Bug bounty: Kill the 'Cyan flash of death'

kennethlimcp · January 19, 2014, 6:26am

@dorth I’m running it at 1 minute intervals for 3 hours now since earlier on without any issues yet. Will keep it running till the first CFOD occurs XD

kennethlimcp · January 19, 2014, 12:18pm

Been running the python script on my laptop since: 19/01/14 11:37:07 AM, UTC +8 (9 hours and counting)

Time between each API CALL: 1 minutes
Location: Singapore
Internet connection: 200mbps Fibre broadband
Router: ASUS RT-N56U
Authentication Method: WPA-Personal
WPA Encryption: TKIP
Wireless mode: Auto
b/g protection: Auto
Channel bandwidth: 20/40MHZ
Channel: 6

I checked the log and there has not been a failure up till the time I’m posting this.

Running the Core in my room and router outside. Approx 5-7m apart.

My idea is that polling the Core at shorter intervals should not see a CFOD as a connection is kept alive with the polling, indirectly keeping the connection between the Core and Cloud.

Leaving it to run till tomorrow morning (before going for class) and see the results. I’ll probably run the python script at longer intervals to verify the results further this week!

kennethlimcp · January 19, 2014, 12:21pm

Another testing method i have in mind is to:

Connect the core to the cloud after a power cycle
Turn off your router and see if the Core still gives a Cyan colour (or maybe plug off the wan cable)

Maybe someone can tell us the results cos i can’t do the test since im doing the python script testing!

nika8991 · January 19, 2014, 4:14pm

Hi,

Yesterday evening my SparkCore was very instable, I got the CFoD continously. When I went to bed I gave it a reset once more and put my Macbook in the sleepmode. This morning when I woke up it was still running but I had other things to do so I left it. Then, more than 12 hours later it was still running. After that I ran the make command on my computer, meaning quite some processor activity, I saw the CFoD again :-(.
The SparkCore is connected to my Macbook via the USB cable, at that moment only for the power supply.
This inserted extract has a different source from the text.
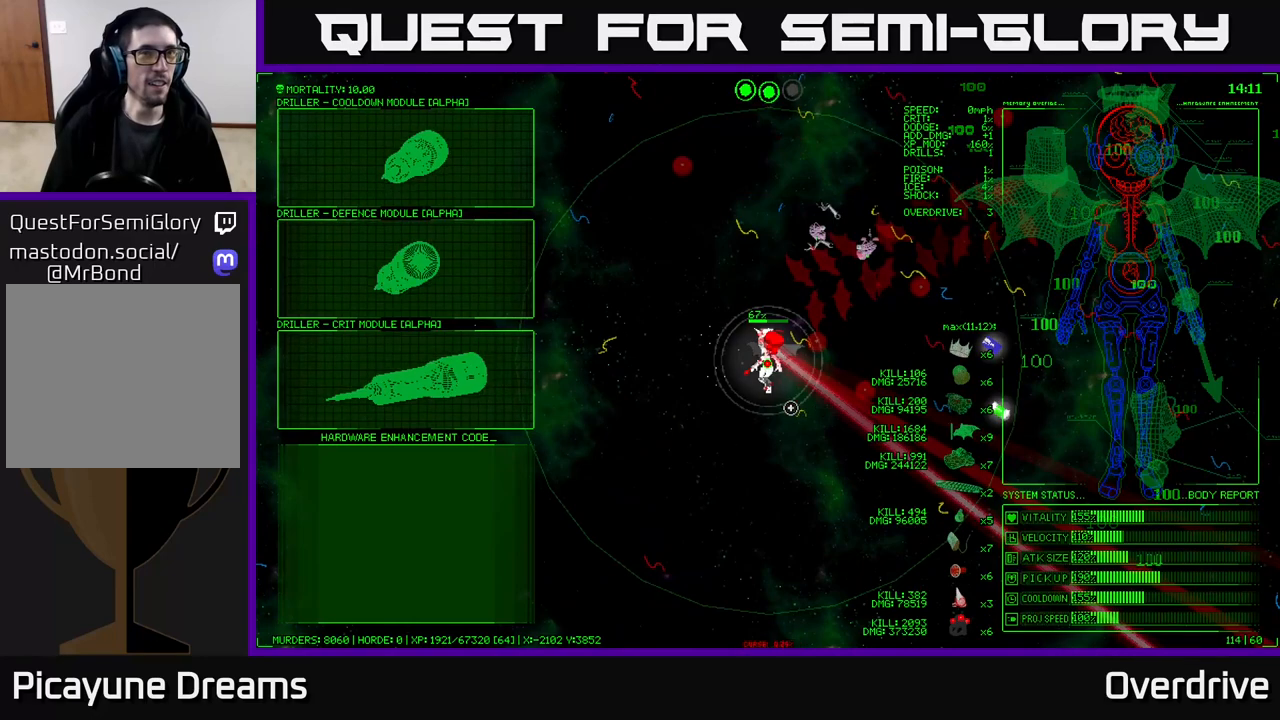
{"buttons": [], "left_stick": "up-left", "right_stick": "center", "events": [[117, "left_stick", "up-left"]]}
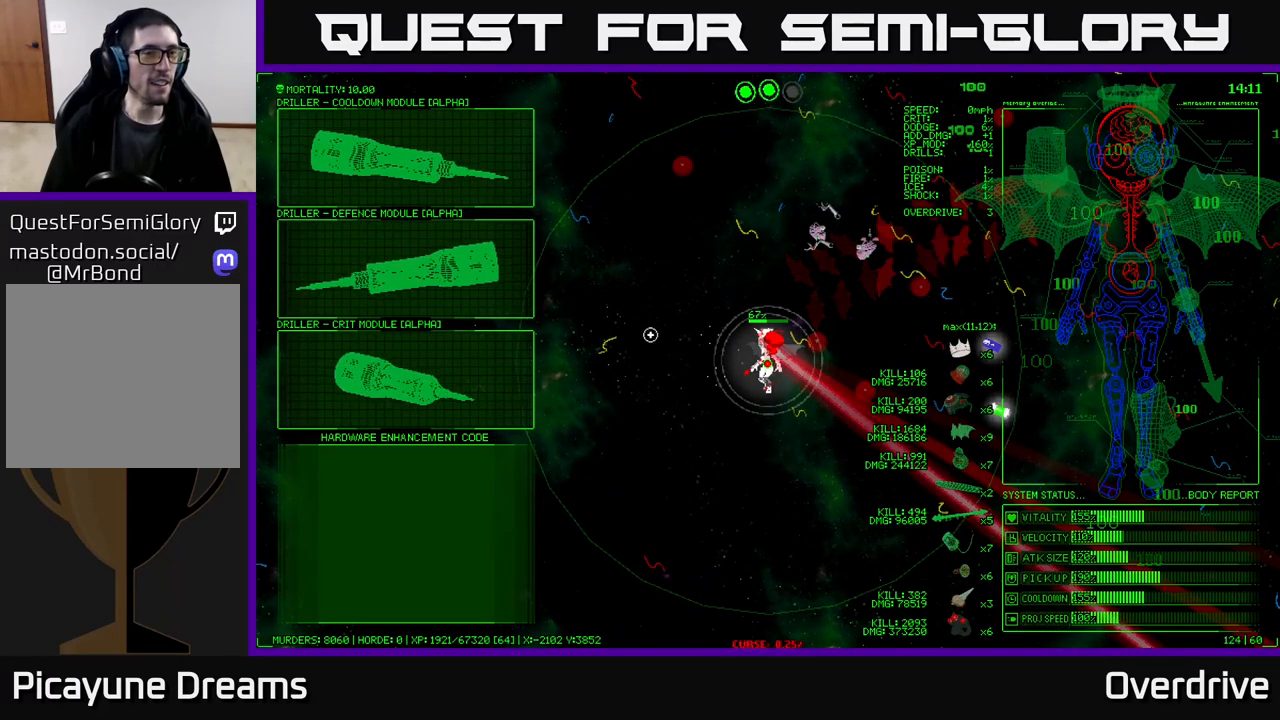
{"buttons": [], "left_stick": "up-left", "right_stick": "center", "events": [[167, "left_stick", "up"], [350, "left_stick", "up-left"]]}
Could it be that disturbance on the power supply causes the CFoD?

Best regards,
Henk

BTW.
I now have removed the USB cable and use a battery for power supply. I also put the external antenna away from the SparkCore (one with uFL connector), as far as possible (~ 15 cm / ~6 inches). My first impression is that it behaves more stable (more than 30 minutes without CFoD).

dorth · January 19, 2014, 6:19pm

I've been running mine via an external power source and I haven't noticed any difference in behavior. I do know, however, that if I don't poll the Spark from the cloud, it will run for a long time (greater than 24 hours) without a CFOD. If I then make just one Cloud "get" call, it will sometimes CFOD immediately.

I'd be interested in how your Spark behaves when polling every 10 seconds. Mine will CFOD within 30 minutes.

Dave O

wgbartley · January 19, 2014, 7:42pm

I've been using the same 5V 1A USB power supply the entire time. If I join the to my main network, it will CFOD within half an hour or so. If it's on my guest network, well, I haven't had it CFOD on my guest network yet (after a couple of weeks at least).

nika8991 · January 19, 2014, 7:45pm

@dorth,
In my situation the SparkCore is polled every 5th second and it is still running on the battery without problems for more than 4 hours now.

Br.,
Henk

kennethlimcp · January 19, 2014, 10:54pm

So i managed to have the Core connected to the Cloud from 19/01/14 11:37:07 AM to 20/01/14 06:52:31 AM, UTC +8 without any CFOD. That’s almost 19 hours @ 1 minute intervals…

I suspect that the issue might have to do with the internet connection…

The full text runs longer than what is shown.